After locating the line with "middle mcp: (807, 996)", reproduce that line and every one following it exactly, up to the end of the entries.
** Data to process follows **
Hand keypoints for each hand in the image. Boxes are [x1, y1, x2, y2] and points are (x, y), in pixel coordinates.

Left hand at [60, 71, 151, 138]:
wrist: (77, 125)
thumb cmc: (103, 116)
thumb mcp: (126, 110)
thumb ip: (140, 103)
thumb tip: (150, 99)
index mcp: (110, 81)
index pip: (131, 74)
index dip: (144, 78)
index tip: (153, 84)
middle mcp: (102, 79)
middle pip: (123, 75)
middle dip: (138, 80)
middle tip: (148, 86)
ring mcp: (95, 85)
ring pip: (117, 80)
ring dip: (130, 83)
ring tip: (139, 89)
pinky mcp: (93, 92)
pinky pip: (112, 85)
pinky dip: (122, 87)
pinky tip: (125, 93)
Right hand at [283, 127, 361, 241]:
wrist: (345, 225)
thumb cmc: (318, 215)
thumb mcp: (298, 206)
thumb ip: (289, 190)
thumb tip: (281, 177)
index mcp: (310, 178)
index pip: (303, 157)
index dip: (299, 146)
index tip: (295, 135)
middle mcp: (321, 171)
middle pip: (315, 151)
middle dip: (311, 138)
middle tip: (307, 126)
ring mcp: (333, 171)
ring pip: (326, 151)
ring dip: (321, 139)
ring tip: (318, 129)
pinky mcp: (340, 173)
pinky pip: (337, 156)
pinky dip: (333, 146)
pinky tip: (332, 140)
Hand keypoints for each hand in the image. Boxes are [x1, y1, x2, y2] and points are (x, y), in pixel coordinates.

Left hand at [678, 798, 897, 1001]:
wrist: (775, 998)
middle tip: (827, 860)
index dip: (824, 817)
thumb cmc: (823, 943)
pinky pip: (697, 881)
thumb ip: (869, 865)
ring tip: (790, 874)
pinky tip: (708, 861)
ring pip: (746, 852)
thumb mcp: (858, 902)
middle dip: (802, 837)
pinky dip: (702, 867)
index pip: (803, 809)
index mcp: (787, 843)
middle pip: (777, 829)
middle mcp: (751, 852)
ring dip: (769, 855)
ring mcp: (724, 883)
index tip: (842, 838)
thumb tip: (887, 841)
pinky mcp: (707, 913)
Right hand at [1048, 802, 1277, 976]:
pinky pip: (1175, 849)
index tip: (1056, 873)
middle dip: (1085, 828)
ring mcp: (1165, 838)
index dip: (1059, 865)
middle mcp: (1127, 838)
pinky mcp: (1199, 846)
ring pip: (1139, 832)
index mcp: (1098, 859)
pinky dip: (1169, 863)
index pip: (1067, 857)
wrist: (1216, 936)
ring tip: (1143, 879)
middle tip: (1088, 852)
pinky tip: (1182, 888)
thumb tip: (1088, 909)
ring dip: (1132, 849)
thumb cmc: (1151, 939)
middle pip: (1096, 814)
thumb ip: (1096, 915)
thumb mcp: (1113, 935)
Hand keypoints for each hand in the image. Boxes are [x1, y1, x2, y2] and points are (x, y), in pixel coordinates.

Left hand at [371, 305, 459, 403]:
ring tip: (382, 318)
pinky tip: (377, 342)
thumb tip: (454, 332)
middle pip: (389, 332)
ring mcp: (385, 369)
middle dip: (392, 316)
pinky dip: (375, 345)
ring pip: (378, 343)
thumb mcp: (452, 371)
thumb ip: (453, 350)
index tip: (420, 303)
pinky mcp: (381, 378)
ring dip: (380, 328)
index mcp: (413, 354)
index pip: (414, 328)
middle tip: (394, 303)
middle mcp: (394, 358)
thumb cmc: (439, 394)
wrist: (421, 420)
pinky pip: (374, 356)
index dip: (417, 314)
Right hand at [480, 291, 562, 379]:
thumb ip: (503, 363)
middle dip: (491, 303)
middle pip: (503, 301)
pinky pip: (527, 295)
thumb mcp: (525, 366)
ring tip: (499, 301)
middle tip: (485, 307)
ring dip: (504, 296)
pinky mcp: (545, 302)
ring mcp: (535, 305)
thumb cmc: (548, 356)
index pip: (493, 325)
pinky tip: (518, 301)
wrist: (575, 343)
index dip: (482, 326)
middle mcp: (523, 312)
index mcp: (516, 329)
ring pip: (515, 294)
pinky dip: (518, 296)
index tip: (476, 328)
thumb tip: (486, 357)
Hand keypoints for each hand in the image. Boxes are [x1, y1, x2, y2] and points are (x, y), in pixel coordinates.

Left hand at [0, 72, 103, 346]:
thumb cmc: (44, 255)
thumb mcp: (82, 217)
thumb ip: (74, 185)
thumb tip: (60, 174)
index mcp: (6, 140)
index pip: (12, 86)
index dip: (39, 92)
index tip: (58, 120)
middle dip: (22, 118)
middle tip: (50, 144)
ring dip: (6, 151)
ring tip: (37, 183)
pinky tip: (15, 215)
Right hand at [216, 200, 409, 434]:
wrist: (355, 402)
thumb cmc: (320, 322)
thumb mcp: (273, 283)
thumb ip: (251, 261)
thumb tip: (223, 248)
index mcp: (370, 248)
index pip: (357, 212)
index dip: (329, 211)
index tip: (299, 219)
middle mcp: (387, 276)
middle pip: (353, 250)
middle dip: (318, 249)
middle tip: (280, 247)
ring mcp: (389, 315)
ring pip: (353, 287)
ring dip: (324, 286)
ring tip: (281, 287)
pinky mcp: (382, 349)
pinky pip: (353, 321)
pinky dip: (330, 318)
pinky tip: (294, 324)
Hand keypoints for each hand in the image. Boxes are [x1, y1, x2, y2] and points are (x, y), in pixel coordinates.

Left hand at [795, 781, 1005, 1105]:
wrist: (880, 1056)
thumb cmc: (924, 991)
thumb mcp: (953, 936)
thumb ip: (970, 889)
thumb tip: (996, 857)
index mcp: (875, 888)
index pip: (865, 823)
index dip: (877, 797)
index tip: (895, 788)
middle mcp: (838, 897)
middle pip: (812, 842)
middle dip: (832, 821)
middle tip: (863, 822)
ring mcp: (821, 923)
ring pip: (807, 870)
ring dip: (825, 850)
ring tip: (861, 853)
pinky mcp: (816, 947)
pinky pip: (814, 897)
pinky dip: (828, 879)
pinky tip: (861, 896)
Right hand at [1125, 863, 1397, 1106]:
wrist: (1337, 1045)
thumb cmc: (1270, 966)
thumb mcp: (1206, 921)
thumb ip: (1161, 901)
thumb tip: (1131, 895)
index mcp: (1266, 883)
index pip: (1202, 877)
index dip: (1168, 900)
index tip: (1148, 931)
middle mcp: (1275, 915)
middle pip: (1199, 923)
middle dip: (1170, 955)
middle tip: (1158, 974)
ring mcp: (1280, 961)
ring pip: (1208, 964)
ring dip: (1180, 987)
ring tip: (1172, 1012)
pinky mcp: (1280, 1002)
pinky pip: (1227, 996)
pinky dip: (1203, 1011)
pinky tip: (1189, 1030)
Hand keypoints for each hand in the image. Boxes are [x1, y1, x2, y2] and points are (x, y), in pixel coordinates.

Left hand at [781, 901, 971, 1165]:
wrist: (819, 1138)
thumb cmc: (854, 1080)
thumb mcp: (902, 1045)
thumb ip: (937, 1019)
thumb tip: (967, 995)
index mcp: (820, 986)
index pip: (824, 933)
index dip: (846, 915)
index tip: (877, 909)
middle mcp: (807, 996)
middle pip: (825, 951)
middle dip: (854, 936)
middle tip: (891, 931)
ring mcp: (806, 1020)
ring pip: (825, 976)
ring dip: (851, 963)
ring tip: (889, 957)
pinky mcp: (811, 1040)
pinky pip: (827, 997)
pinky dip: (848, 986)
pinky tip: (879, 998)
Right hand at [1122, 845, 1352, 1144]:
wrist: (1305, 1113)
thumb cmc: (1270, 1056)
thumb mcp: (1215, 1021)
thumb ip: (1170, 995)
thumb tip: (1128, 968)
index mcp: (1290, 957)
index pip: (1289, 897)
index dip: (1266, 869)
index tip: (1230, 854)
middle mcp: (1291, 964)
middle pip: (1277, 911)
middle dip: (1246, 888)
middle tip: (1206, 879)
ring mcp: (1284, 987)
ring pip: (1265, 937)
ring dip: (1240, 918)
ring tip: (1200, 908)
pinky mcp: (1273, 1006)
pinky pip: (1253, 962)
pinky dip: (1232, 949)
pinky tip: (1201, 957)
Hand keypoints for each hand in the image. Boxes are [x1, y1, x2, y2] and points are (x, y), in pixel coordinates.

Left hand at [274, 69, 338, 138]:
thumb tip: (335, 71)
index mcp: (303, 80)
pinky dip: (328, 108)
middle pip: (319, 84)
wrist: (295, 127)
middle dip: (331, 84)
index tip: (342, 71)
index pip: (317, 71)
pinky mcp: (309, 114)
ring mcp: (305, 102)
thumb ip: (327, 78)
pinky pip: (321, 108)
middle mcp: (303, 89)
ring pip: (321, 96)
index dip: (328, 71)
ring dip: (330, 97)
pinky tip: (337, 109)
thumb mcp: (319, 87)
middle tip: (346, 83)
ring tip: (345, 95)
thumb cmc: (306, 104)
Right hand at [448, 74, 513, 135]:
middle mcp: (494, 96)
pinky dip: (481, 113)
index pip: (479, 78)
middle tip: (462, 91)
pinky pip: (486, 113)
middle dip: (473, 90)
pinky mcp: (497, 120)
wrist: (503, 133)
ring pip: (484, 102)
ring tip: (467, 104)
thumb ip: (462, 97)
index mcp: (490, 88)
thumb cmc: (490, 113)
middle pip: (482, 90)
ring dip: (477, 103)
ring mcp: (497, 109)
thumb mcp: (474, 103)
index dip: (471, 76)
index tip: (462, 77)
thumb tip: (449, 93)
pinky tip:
** End of Data to process **
__Answer section__:
middle mcp: (807, 996)
middle pip: (825, 951)
middle dip: (854, 936)
middle tip: (891, 931)
ring mcp: (806, 1020)
ring pip: (825, 976)
ring dip: (851, 963)
ring tip: (889, 957)
pinky mcp: (811, 1040)
pinky pip: (827, 997)
pinky dip: (848, 986)
pinky tip: (879, 998)
Right hand at [1122, 845, 1352, 1144]:
wrist: (1305, 1113)
thumb cmc: (1270, 1056)
thumb mcp: (1215, 1021)
thumb ip: (1170, 995)
thumb tip: (1128, 968)
index mcp: (1290, 957)
index pip: (1289, 897)
index dip: (1266, 869)
index tip: (1230, 854)
middle mcp: (1291, 964)
middle pip: (1277, 911)
middle dip: (1246, 888)
middle tip: (1206, 879)
ring mcp: (1284, 987)
ring pip: (1265, 937)
ring dip: (1240, 918)
ring tip: (1200, 908)
pinky mcp: (1273, 1006)
pinky pip: (1253, 962)
pinky dip: (1232, 949)
pinky tip: (1201, 957)
Hand keypoints for each hand in the image. Boxes are [x1, y1, x2, y2] and points are (x, y), in pixel coordinates.

Left hand at [274, 69, 338, 138]:
thumb tip: (335, 71)
index mcp: (303, 80)
pinky dip: (328, 108)
middle pip: (319, 84)
wrist: (295, 127)
middle dip: (331, 84)
index tip: (342, 71)
index pip: (317, 71)
pinky mcp: (309, 114)
ring mcp: (305, 102)
thumb ip: (327, 78)
pinky pip: (321, 108)
middle mcp: (303, 89)
ring pip: (321, 96)
index dip: (328, 71)
ring dip: (330, 97)
pinky tip: (337, 109)
thumb mcp: (319, 87)
middle tip: (346, 83)
ring tip: (345, 95)
thumb cmc: (306, 104)
Right hand at [448, 74, 513, 135]:
middle mcp: (494, 96)
pinky dip: (481, 113)
index pip: (479, 78)
middle tip: (462, 91)
pinky pip: (486, 113)
middle dip: (473, 90)
pinky mcp: (497, 120)
wrist: (503, 133)
ring pip: (484, 102)
ring tip: (467, 104)
thumb ip: (462, 97)
index mcp: (490, 88)
thumb cmc: (490, 113)
middle pip: (482, 90)
ring dip: (477, 103)
ring mcp: (497, 109)
thumb mcp: (474, 103)
index dip: (471, 76)
index tip: (462, 77)
thumb tip: (449, 93)
pinky tip:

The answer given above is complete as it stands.